Selective estrogen receptor modulators bind to and alter estrogen receptor function by inhibiting the binding of endogenous estrogens and can be conveniently divided into different categories (21). Tamoxifen is the prototype of SERMs, and it has been shown that tamoxifen can cause severe dilated cardiomyopathy in animal models (22, 23). Raloxifene is a second-generation SERM that is used for the same indication but has a different mechanism of action by comparison with tamoxifen. Conversely, raloxifene increases myocyte contraction and was not associated with an increased risk of heart failure (24, 25). However, the knowledge in the literature about the effect of raloxifene on myocardial hypertrophy is scant.

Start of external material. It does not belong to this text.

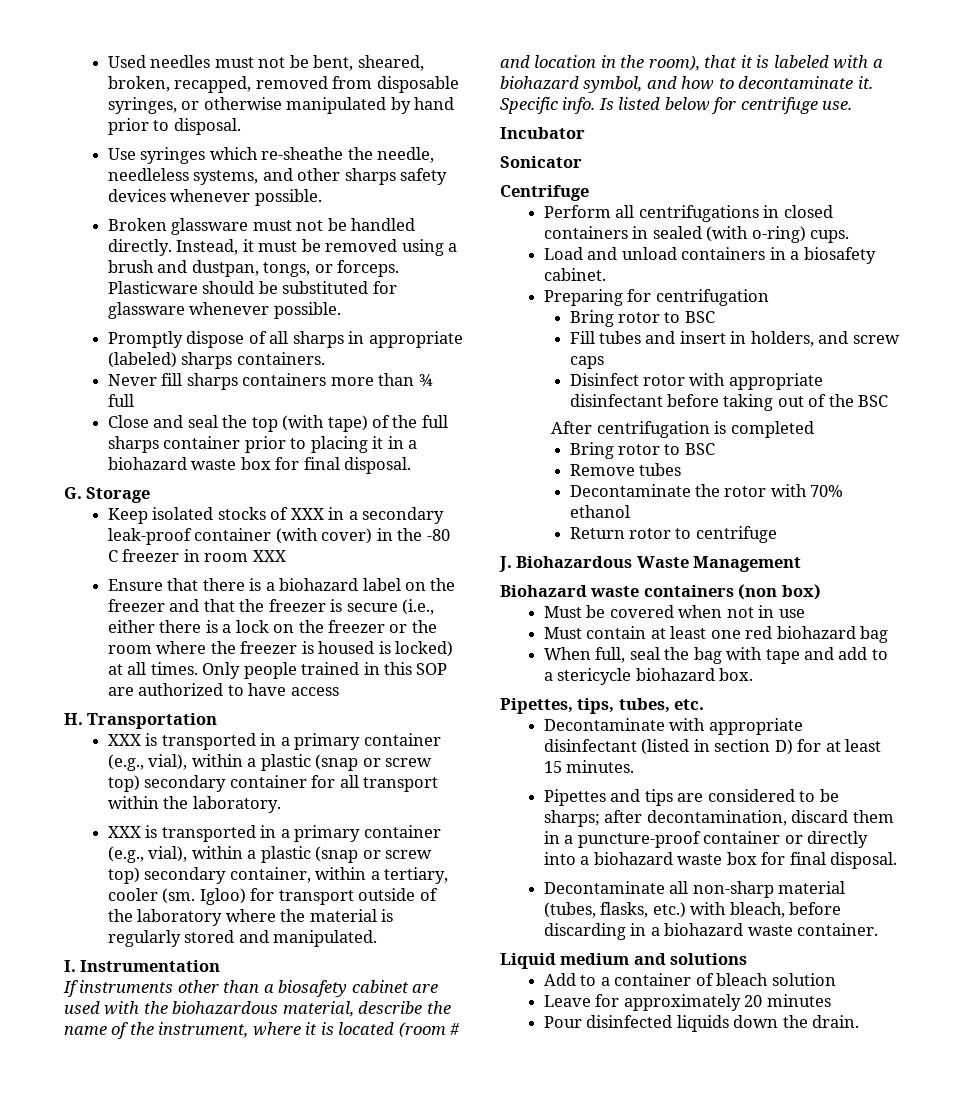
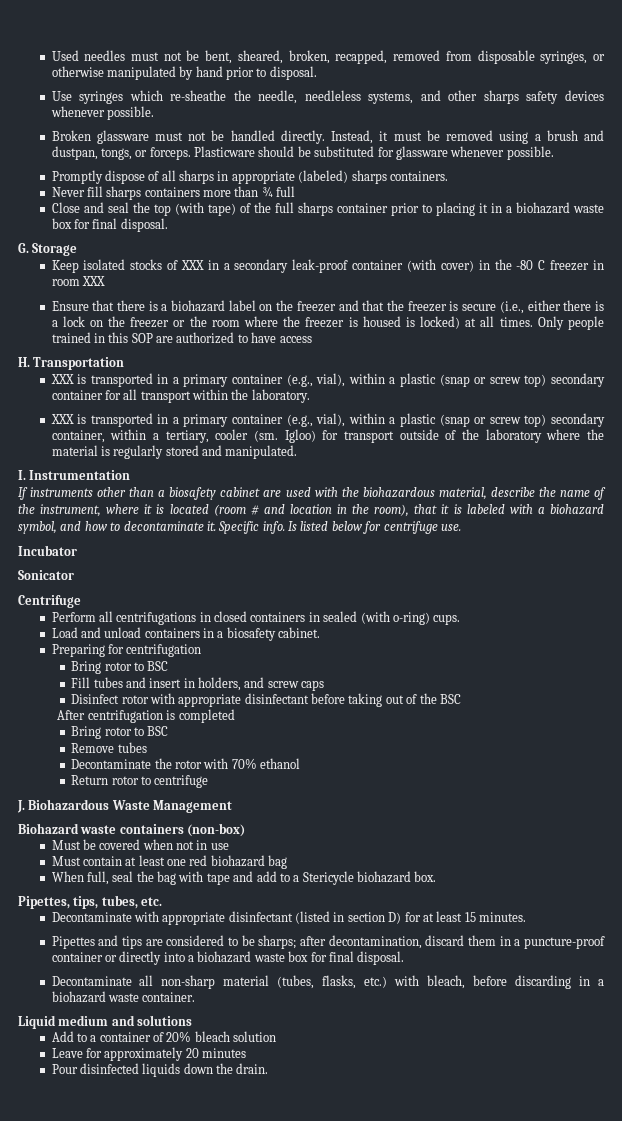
[738,584,821,600] (non box) -> [187,823,246,837] (non-box)
[557,668,632,685] stericycle -> [302,871,354,885] Stericycle
(714, 979) none -> [166,1031,192,1042] 20%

Two studies performed with raloxifene were consistent with our study. In a mouse model, Westphal et al. (26) showed that raloxifene did not reduce myocardial hypertrophy but improved cardiac function in ovariectomized mice. Similarly, Vogelvang et al. (27) performed two studies with a follow-up period of 2 years. They found significant within-group changes in some parameters (LVMI, aortic peak flow velocity, and aortic velocity integral) from baseline, but interestingly, the same changes occurred in the placebo group; so, they found no effect on echocardiographic parameters of left ventricular systolic function within 2 years of raloxifene treatment in healthy postmenopausal women. In our study, we also did not find any effect of raloxifene treatment on LVM and LVMI, but unlikely, we did not find any difference in within-group echocardiographic parameters. A small number of our patients were hypertensive and diabetic, and the distribution was similar between groups. Antihypertensive and antidiabetic treatment of patients during follow-up was unchanged, and all patients’ blood pressure and blood glucose values did not change significantly. Therefore, the possible effect of these factors on LVH was neglected during the study.

Study limitations

The small number of the subjects and the short follow-up period were the major limitations of our study.

Conclusion

Based on our results, we may conclude that raloxifene therapy has no effect on left ventricle hypertrophy in healthy postmenopausal women. But, there is still a need for larger and long-term studies to draw firm conclusions.